=== RECORDS FOR THIS TASK ===

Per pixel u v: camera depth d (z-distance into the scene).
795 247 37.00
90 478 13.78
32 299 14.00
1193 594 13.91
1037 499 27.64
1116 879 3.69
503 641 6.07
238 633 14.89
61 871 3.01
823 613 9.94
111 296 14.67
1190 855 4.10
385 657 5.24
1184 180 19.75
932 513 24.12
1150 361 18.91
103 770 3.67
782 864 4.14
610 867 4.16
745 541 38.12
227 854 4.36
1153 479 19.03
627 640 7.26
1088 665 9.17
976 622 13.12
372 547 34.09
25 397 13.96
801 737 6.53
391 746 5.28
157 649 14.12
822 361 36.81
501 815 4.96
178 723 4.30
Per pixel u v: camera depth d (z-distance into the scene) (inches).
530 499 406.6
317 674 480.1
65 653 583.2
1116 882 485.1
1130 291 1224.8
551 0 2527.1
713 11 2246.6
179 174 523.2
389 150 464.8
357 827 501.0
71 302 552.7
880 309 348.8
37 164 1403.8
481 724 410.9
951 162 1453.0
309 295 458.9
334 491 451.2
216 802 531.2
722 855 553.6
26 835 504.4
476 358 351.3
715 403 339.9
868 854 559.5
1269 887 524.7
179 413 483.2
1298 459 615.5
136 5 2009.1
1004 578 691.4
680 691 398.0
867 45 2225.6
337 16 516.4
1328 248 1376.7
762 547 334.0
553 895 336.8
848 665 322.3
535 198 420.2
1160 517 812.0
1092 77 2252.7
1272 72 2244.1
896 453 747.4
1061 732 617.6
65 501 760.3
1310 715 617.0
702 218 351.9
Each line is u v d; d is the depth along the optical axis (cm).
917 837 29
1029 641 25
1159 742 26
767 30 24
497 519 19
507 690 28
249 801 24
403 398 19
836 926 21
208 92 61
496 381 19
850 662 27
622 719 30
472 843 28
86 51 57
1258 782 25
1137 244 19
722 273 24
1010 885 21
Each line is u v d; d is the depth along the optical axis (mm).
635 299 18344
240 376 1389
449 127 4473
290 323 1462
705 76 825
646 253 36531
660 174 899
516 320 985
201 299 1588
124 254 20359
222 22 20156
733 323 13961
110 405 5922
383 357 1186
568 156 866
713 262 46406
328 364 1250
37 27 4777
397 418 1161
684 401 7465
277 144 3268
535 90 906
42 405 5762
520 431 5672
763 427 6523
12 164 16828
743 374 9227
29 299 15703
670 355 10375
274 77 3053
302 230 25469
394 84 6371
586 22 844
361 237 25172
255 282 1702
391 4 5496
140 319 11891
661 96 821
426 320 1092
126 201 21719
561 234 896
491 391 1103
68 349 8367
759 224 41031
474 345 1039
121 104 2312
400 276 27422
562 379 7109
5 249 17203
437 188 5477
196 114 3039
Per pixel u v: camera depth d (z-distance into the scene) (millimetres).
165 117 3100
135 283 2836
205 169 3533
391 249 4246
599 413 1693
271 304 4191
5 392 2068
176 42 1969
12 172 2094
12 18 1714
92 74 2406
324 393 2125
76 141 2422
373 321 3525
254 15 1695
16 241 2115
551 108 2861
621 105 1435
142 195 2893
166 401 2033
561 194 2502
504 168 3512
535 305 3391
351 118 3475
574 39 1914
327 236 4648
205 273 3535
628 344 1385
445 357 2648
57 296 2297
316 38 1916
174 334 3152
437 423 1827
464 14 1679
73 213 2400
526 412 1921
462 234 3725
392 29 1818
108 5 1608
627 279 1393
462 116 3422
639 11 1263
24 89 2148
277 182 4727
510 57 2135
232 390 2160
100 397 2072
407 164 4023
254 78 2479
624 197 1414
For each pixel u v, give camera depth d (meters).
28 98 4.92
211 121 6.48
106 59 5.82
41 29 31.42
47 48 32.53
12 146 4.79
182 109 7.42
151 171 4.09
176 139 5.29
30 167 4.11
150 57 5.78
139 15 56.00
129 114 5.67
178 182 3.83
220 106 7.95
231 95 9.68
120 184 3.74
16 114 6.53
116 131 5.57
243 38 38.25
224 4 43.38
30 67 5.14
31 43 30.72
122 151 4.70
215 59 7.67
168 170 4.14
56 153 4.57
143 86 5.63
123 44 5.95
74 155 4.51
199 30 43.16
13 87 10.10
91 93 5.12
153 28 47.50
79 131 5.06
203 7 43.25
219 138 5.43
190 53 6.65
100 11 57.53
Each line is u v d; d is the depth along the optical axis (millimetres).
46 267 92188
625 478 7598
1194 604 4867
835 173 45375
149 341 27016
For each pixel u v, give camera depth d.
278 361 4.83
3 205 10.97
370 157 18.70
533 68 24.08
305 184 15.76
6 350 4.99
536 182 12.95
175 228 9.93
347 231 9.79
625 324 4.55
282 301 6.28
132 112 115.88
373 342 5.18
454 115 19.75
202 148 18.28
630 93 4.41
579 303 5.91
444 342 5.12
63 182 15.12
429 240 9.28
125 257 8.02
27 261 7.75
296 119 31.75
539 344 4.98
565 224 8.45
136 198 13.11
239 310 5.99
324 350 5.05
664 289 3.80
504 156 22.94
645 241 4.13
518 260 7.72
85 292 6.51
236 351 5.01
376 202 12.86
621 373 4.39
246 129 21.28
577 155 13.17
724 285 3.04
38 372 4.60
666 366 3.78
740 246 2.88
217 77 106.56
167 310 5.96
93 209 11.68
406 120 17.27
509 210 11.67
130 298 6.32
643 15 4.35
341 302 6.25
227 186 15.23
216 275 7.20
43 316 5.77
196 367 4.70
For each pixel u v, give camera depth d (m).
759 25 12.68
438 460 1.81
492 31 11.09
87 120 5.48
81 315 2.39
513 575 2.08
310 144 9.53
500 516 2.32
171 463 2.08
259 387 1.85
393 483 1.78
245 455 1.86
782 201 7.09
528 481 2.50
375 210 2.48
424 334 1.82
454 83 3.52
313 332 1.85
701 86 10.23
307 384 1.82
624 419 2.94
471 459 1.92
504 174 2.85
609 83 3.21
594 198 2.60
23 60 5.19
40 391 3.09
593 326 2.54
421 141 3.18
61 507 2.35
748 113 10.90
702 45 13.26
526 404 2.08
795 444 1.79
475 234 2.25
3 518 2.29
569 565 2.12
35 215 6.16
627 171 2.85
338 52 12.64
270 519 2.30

===

> _EXERCISE_: What is needed is an exact transcription of every record above.

> _RESPONSE_:
Per pixel u v: camera depth d (z-distance into the scene).
795 247 37.00
90 478 13.78
32 299 14.00
1193 594 13.91
1037 499 27.64
1116 879 3.69
503 641 6.07
238 633 14.89
61 871 3.01
823 613 9.94
111 296 14.67
1190 855 4.10
385 657 5.24
1184 180 19.75
932 513 24.12
1150 361 18.91
103 770 3.67
782 864 4.14
610 867 4.16
745 541 38.12
227 854 4.36
1153 479 19.03
627 640 7.26
1088 665 9.17
976 622 13.12
372 547 34.09
25 397 13.96
801 737 6.53
391 746 5.28
157 649 14.12
822 361 36.81
501 815 4.96
178 723 4.30
Per pixel u v: camera depth d (z-distance into the scene) (inches).
530 499 406.6
317 674 480.1
65 653 583.2
1116 882 485.1
1130 291 1224.8
551 0 2527.1
713 11 2246.6
179 174 523.2
389 150 464.8
357 827 501.0
71 302 552.7
880 309 348.8
37 164 1403.8
481 724 410.9
951 162 1453.0
309 295 458.9
334 491 451.2
216 802 531.2
722 855 553.6
26 835 504.4
476 358 351.3
715 403 339.9
868 854 559.5
1269 887 524.7
179 413 483.2
1298 459 615.5
136 5 2009.1
1004 578 691.4
680 691 398.0
867 45 2225.6
337 16 516.4
1328 248 1376.7
762 547 334.0
553 895 336.8
848 665 322.3
535 198 420.2
1160 517 812.0
1092 77 2252.7
1272 72 2244.1
896 453 747.4
1061 732 617.6
65 501 760.3
1310 715 617.0
702 218 351.9
Each line is u v d; d is the depth along the optical axis (cm).
917 837 29
1029 641 25
1159 742 26
767 30 24
497 519 19
507 690 28
249 801 24
403 398 19
836 926 21
208 92 61
496 381 19
850 662 27
622 719 30
472 843 28
86 51 57
1258 782 25
1137 244 19
722 273 24
1010 885 21
Each line is u v d; d is the depth along the optical axis (mm).
635 299 18344
240 376 1389
449 127 4473
290 323 1462
705 76 825
646 253 36531
660 174 899
516 320 985
201 299 1588
124 254 20359
222 22 20156
733 323 13961
110 405 5922
383 357 1186
568 156 866
713 262 46406
328 364 1250
37 27 4777
397 418 1161
684 401 7465
277 144 3268
535 90 906
42 405 5762
520 431 5672
763 427 6523
12 164 16828
743 374 9227
29 299 15703
670 355 10375
274 77 3053
302 230 25469
394 84 6371
586 22 844
361 237 25172
255 282 1702
391 4 5496
140 319 11891
661 96 821
426 320 1092
126 201 21719
561 234 896
491 391 1103
68 349 8367
759 224 41031
474 345 1039
121 104 2312
400 276 27422
562 379 7109
5 249 17203
437 188 5477
196 114 3039
Per pixel u v: camera depth d (z-distance into the scene) (millimetres).
165 117 3100
135 283 2836
205 169 3533
391 249 4246
599 413 1693
271 304 4191
5 392 2068
176 42 1969
12 172 2094
12 18 1714
92 74 2406
324 393 2125
76 141 2422
373 321 3525
254 15 1695
16 241 2115
551 108 2861
621 105 1435
142 195 2893
166 401 2033
561 194 2502
504 168 3512
535 305 3391
351 118 3475
574 39 1914
327 236 4648
205 273 3535
628 344 1385
445 357 2648
57 296 2297
316 38 1916
174 334 3152
437 423 1827
464 14 1679
73 213 2400
526 412 1921
462 234 3725
392 29 1818
108 5 1608
627 279 1393
462 116 3422
639 11 1263
24 89 2148
277 182 4727
510 57 2135
232 390 2160
100 397 2072
407 164 4023
254 78 2479
624 197 1414
For each pixel u v, give camera depth d (meters).
28 98 4.92
211 121 6.48
106 59 5.82
41 29 31.42
47 48 32.53
12 146 4.79
182 109 7.42
151 171 4.09
176 139 5.29
30 167 4.11
150 57 5.78
139 15 56.00
129 114 5.67
178 182 3.83
220 106 7.95
231 95 9.68
120 184 3.74
16 114 6.53
116 131 5.57
243 38 38.25
224 4 43.38
30 67 5.14
31 43 30.72
122 151 4.70
215 59 7.67
168 170 4.14
56 153 4.57
143 86 5.63
123 44 5.95
74 155 4.51
199 30 43.16
13 87 10.10
91 93 5.12
153 28 47.50
79 131 5.06
203 7 43.25
219 138 5.43
190 53 6.65
100 11 57.53
Each line is u v d; d is the depth along the optical axis (millimetres).
46 267 92188
625 478 7598
1194 604 4867
835 173 45375
149 341 27016
For each pixel u v, give camera depth d.
278 361 4.83
3 205 10.97
370 157 18.70
533 68 24.08
305 184 15.76
6 350 4.99
536 182 12.95
175 228 9.93
347 231 9.79
625 324 4.55
282 301 6.28
132 112 115.88
373 342 5.18
454 115 19.75
202 148 18.28
630 93 4.41
579 303 5.91
444 342 5.12
63 182 15.12
429 240 9.28
125 257 8.02
27 261 7.75
296 119 31.75
539 344 4.98
565 224 8.45
136 198 13.11
239 310 5.99
324 350 5.05
664 289 3.80
504 156 22.94
645 241 4.13
518 260 7.72
85 292 6.51
236 351 5.01
376 202 12.86
621 373 4.39
246 129 21.28
577 155 13.17
724 285 3.04
38 372 4.60
666 366 3.78
740 246 2.88
217 77 106.56
167 310 5.96
93 209 11.68
406 120 17.27
509 210 11.67
130 298 6.32
643 15 4.35
341 302 6.25
227 186 15.23
216 275 7.20
43 316 5.77
196 367 4.70
For each pixel u v, give camera depth d (m).
759 25 12.68
438 460 1.81
492 31 11.09
87 120 5.48
81 315 2.39
513 575 2.08
310 144 9.53
500 516 2.32
171 463 2.08
259 387 1.85
393 483 1.78
245 455 1.86
782 201 7.09
528 481 2.50
375 210 2.48
424 334 1.82
454 83 3.52
313 332 1.85
701 86 10.23
307 384 1.82
624 419 2.94
471 459 1.92
504 174 2.85
609 83 3.21
594 198 2.60
23 60 5.19
40 391 3.09
593 326 2.54
421 141 3.18
61 507 2.35
748 113 10.90
702 45 13.26
526 404 2.08
795 444 1.79
475 234 2.25
3 518 2.29
569 565 2.12
35 215 6.16
627 171 2.85
338 52 12.64
270 519 2.30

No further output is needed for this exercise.